Honors BSN Students to Nursing Scholars: a Fast Track Approach to the Nurse Faculty Shortage

Tuesday, 19 November 2013: 10:54 AM

Chrystal Leigh Lewis, MSN, RN
Capstone College of Nursing, University of Alabma, Tuscaloosa, AL
Christine A. Feeley, MSN, PhD, RN
Nell Hodgson Woodruff School of Nursing, Emory University, Atlanta, GA
Larry Slater, PhD, CCRN, RN-BC
New York University College of Nursing, New York, NY
Bettina H. Riley, PhD, RN
College of Nursing, Community Mental Health Nursing, University of South Alabama, Mobille, AL

An underlying problem fueling the current national nursing shortage is a crippling paucity of nursing faculty. AACN (2012) estimates the current faculty vacancy rate at 7.6%, which is compounded by the advanced average age (52 - 61 years based on rank) of doctorally-prepared nursing faculty that are nearing retirement. Thus the largest unanswered questions consistently echoed throughout nursing education are how to increase the number of nursing faculty and how to do so in an expedient manner. The IOM Report on the Future of Nursing (2011) recommended doubling the number of doctorally-prepared nurses by 2020, which may be only the first step to alleviating the shortage of not only faculty, but also practicing bachelors and masters-prepared nurses.

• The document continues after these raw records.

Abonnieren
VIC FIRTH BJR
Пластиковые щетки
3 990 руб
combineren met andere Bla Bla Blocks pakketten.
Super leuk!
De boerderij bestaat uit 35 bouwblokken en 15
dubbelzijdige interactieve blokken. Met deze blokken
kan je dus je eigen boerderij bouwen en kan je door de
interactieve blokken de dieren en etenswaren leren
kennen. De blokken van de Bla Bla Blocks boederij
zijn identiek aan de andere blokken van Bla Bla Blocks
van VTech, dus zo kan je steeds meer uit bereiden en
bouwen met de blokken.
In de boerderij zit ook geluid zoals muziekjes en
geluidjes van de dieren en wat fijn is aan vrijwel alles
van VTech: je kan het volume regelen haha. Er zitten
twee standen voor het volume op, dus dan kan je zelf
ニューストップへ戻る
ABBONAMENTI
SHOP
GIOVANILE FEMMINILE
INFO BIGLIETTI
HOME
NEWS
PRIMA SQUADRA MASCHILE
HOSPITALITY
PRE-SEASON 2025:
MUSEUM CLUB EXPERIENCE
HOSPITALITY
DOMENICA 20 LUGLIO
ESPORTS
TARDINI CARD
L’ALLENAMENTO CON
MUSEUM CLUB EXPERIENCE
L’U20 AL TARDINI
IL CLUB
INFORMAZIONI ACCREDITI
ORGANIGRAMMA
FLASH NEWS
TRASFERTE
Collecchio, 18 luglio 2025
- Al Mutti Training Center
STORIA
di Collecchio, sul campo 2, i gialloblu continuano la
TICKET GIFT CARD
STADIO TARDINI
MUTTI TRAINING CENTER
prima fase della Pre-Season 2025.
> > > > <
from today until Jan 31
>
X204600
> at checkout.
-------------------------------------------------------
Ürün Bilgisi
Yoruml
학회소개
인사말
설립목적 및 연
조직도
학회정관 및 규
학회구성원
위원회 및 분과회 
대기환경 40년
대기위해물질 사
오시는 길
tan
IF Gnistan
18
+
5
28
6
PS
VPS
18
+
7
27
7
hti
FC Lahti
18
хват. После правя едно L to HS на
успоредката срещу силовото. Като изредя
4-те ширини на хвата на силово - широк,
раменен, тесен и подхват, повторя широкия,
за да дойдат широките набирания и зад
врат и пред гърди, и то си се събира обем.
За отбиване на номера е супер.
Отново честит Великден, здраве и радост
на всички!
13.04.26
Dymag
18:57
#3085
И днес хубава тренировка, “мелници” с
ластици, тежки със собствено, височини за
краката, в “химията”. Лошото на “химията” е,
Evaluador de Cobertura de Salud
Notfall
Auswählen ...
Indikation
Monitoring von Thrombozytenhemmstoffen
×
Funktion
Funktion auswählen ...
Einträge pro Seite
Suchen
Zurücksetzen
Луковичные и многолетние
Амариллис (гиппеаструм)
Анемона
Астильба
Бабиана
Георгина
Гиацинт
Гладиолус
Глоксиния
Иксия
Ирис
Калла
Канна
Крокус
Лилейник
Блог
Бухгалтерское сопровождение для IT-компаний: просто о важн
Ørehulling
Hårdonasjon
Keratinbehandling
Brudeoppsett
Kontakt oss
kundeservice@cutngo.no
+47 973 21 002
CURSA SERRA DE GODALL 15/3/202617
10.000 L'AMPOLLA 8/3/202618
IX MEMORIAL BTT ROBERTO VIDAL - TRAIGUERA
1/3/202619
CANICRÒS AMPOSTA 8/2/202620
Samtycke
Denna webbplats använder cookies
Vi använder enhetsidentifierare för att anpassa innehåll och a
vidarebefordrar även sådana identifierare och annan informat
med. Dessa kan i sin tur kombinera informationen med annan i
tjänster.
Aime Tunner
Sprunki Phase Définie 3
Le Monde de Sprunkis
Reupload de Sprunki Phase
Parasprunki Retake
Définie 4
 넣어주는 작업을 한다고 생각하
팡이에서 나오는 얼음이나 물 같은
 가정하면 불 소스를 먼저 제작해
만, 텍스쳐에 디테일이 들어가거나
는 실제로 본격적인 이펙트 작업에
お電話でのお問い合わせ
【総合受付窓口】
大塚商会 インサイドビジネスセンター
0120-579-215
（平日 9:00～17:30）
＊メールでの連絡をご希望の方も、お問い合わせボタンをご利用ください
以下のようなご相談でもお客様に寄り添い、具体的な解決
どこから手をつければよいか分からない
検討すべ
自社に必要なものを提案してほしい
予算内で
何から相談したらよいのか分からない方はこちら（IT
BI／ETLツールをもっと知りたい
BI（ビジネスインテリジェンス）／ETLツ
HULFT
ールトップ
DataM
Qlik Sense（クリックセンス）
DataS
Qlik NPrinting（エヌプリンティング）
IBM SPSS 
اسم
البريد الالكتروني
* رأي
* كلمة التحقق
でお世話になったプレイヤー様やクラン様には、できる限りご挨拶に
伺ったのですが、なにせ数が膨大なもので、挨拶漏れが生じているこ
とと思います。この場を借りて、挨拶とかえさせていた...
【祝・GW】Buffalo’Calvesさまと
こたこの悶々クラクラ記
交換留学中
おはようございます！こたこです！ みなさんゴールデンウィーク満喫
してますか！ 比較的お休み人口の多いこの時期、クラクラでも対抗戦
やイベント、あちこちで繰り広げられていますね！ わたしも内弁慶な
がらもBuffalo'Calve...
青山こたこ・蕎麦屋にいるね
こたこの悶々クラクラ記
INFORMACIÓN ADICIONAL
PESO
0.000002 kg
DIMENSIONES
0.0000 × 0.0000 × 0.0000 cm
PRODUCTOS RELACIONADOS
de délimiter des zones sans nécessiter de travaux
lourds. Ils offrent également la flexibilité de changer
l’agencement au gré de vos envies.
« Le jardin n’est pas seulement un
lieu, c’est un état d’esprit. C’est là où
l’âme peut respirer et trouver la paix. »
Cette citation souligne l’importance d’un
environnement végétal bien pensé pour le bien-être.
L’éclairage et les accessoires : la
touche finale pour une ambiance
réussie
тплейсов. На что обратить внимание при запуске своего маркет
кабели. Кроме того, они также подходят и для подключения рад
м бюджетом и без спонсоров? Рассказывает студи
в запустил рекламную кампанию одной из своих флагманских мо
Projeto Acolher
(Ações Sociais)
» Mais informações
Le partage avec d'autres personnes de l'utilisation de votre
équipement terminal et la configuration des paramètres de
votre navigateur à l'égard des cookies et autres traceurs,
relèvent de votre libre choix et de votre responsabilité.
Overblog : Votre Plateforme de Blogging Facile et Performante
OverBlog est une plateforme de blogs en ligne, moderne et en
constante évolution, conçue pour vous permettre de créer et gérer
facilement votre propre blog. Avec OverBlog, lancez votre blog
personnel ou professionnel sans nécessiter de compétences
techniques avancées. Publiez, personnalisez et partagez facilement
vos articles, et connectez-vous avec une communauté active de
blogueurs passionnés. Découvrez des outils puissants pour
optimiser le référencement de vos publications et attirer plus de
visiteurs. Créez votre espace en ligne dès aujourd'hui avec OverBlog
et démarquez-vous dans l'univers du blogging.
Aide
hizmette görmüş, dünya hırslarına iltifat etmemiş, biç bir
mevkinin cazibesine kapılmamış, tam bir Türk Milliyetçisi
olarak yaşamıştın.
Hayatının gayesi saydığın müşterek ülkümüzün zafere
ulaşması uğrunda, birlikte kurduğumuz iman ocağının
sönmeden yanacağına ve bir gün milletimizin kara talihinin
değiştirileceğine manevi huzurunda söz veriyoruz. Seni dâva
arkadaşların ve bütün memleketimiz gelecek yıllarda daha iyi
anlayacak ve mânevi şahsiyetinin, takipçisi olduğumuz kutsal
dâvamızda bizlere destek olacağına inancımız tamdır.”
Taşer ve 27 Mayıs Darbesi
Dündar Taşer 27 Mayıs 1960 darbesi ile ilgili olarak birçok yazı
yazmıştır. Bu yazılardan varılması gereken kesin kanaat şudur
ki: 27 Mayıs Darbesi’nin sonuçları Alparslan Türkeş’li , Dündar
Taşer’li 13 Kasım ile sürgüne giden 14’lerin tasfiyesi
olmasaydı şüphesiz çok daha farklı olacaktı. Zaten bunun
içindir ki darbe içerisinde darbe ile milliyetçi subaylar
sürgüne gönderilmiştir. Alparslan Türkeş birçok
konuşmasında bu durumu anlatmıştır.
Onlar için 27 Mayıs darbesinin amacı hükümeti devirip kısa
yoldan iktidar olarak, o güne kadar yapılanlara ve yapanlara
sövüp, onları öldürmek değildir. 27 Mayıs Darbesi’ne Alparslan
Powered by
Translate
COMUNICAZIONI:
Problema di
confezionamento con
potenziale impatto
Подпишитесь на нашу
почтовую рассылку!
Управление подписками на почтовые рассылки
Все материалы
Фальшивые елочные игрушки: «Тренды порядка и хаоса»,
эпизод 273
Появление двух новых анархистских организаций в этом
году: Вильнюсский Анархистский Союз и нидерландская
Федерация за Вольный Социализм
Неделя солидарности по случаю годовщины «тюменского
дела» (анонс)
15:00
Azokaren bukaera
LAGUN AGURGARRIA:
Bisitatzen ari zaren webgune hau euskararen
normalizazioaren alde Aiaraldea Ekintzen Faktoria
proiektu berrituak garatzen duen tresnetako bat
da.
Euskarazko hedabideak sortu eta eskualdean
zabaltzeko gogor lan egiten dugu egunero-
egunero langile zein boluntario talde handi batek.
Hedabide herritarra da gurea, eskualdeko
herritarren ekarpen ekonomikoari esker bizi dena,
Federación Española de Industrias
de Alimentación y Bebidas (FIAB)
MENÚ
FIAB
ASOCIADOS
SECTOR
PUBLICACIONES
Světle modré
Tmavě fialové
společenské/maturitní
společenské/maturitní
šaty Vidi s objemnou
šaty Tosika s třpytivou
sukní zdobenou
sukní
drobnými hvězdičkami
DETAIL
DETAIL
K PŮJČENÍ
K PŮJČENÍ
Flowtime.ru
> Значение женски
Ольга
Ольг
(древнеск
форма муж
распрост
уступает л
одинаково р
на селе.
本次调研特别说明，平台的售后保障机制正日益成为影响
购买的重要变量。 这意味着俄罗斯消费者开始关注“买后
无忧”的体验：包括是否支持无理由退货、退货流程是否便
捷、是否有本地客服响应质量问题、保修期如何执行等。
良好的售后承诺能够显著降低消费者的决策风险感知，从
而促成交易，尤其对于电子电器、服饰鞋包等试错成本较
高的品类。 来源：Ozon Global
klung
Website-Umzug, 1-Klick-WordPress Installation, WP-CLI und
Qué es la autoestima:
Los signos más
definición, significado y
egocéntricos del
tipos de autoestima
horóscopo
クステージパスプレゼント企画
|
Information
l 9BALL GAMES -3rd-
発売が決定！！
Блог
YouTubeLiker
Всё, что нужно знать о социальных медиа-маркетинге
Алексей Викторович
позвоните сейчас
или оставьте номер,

This panel discussion provides a case study presentation on how completing an undergraduate honors program in nursing facilitated quick entry into and/or successful completion of nursing doctoral programs for four students. The honors curriculum provided these graduates with experience in fully developing a research study from proposal to implementation, including the dissemination of the findings at regional and national conferences, laying a solid foundation for doctoral-level studies. Within 5 years of completing the honors program, all four graduates were either nursing faculty members or post-doctoral scholars, demonstrating how the honors program experience has eased the transition to nursing scholar and educator. Facilitated transitions provided by undergraduate nursing honors programs may be integral in alleviating the nursing faculty shortage and helping to meet the IOM goal of doubling the number of doctorally prepared nurses by 2020.